Classroom Shock: Lifelike ‘Teacher’ From Adult Brand

Empty classroom with desks facing a chalkboard

A New York school district is putting a lifelike robot “teacher” built by a sex-doll company in front of kids, raising serious questions about priorities, privacy, and common sense in America’s classrooms.

Story Snapshot

  • A rural New York district hired Realbotix, known for adult dolls, to supply a humanoid “teacher” robot.
  • The robot “Sally” and Optio AI will tutor about 500 high school students with 24/7 homework help.
  • District leaders say content and data are tightly controlled, but rules depend on local oversight, not strict state law.
  • The pilot reflects a growing national push for artificial intelligence in schools, with many unanswered safety and values concerns.

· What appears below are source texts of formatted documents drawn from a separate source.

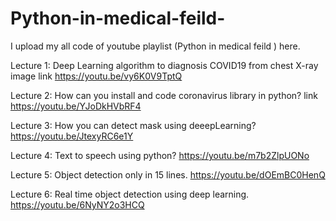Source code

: # Python-in-medical-feild-
I upload my all code of youtube playlist (Python in medical feild ) here.

Lecture 1: Deep Learning algorithm to diagnosis COVID19 from chest X-ray image link https://youtu.be/vy6K0V9TptQ

Lecture 2: How can you install and code coronavirus library in python? link https://youtu.be/YJoDkHVbRF4

Lecture 3: How you can detect mask using deeepLearning? https://youtu.be/JtexyRC6e1Y

Lecture 4: Text to speech using python? https://youtu.be/m7b2ZlpUONo

Lecture 5: Object detection only in 15 lines. https://youtu.be/dOEmBC0HenQ

Lecture 6: Real time object detection using deep learning. https://youtu.be/6NyNY2o3HCQ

Sex-Doll Maker’s Humanoid Robot Heads to a New York Classroom

Salamanca City Central School District in western New York has approved a pilot that will bring a life-like humanoid robot into high school classrooms on the Seneca Nation reservation. The robot, named **Sally**, comes from Realbotix, a company widely known for making ultra-realistic adult dolls and companion robots. At a June 2026 board meeting, the district approved a contract of about $57,000 for the Realbotix M-Series robot and the Optio artificial intelligence tutor platform, with deployment starting in summer STEM camps and expanding to about 500 high school students by fall.

Realbotix and district officials say Sally will not replace human teachers but will act as a teaching assistant for science, technology, engineering, and math courses, plus artificial intelligence and robotics classes. The female robot will sit in one place with silicone skin, long brown hair, and natural facial expressions designed to hold eye contact and respond in real time. An online avatar version of Sally will be available at all hours through a secure website, giving students one-on-one help after school and on weekends.

District Promises Tight Controls, but Oversight Is Still Local

Salamanca officials stress that this system runs on **district-approved content only**, not the open internet. The robot and Optio tutor are loaded with the district’s curriculum, instructional strategies, and local history, and the software is blocked from browsing the web or pulling in outside information. When a student asks a question outside that knowledge, the system is supposed to reply, “I don’t know,” and send the student back to normal educational resources. The district also says the robot does not record video or audio, does not collect personally identifiable information, and does not send student data back to Realbotix.

To personalize lessons, students log in with unique identification codes so the avatar and robot can remember past conversations and adjust support over time. That means detailed learning data will sit inside the school system, even if the vendor cannot access it directly. Salamanca says the project follows New York privacy rules and bans facial recognition on the robot. Still, outside experts note that most states, including New York, have not yet passed strong, detailed laws for artificial intelligence tools in classrooms, leaving pilots like this to rely on district policies and vendor promises rather than independent audits.

AI Tutors Promise Help for Struggling Students, but Values Questions Loom

Supporters point out that rural and poorer districts often lack enough live tutors, especially for advanced math, science, and special-needs support. Optio’s artificial intelligence tutor is built to offer 24/7 homework help, multilingual support in more than 100 languages, and extra guidance for neurodiverse students who may benefit from steady, patient practice. Research on intelligent tutoring systems shows modest but real gains in student achievement, homework completion, and understanding of tricky concepts, particularly when human help is limited. The Salamanca robot pilot fits that national trend of using artificial intelligence to close gaps in staffing and reach students who might otherwise fall behind.

At the same time, this specific vendor choice raises obvious questions for parents who value traditional teaching, modesty, and clear moral lines. Realbotix markets ultra-realistic adult dolls and “girlfriend” robots alongside its new classroom robot platform, and critics worry that this blurs the line between serious education and adult entertainment technology. District leaders insist that the Salamanca robot is a different design, focused only on learning and locked down by strict content controls. Still, many families may reasonably ask why a public school could not find a partner whose core business better reflects community values and respect for children.

Part of a Fast-Moving National Push on Classroom AI

Salamanca’s move comes as districts across the country rush to test artificial intelligence tools without clear, uniform guardrails. By spring 2025, about half of U.S. districts had started training teachers on generative artificial intelligence, and 28 states had issued some kind of guidance for how schools should use these tools. Only Ohio, however, has required every district to adopt a formal artificial intelligence use policy by mid-2026, leaving most places, including New York, in a gray area where pilots are shaped by local leaders and vendors rather than firm statewide rules.

Policy groups urge districts to move slowly, be fully transparent with parents, and keep human teachers firmly in charge as artificial intelligence enters classrooms. They recommend clear limits on data collection, regular reviews of safety guardrails, and open channels for families to opt out if they are uncomfortable. For conservative parents, this robot in Salamanca may feel like yet another experiment launched without enough say from the community. With artificial intelligence now walking, talking, and blinking in front of students, the larger fight over who shapes children’s minds—and whose values guide that work—is only getting more intense.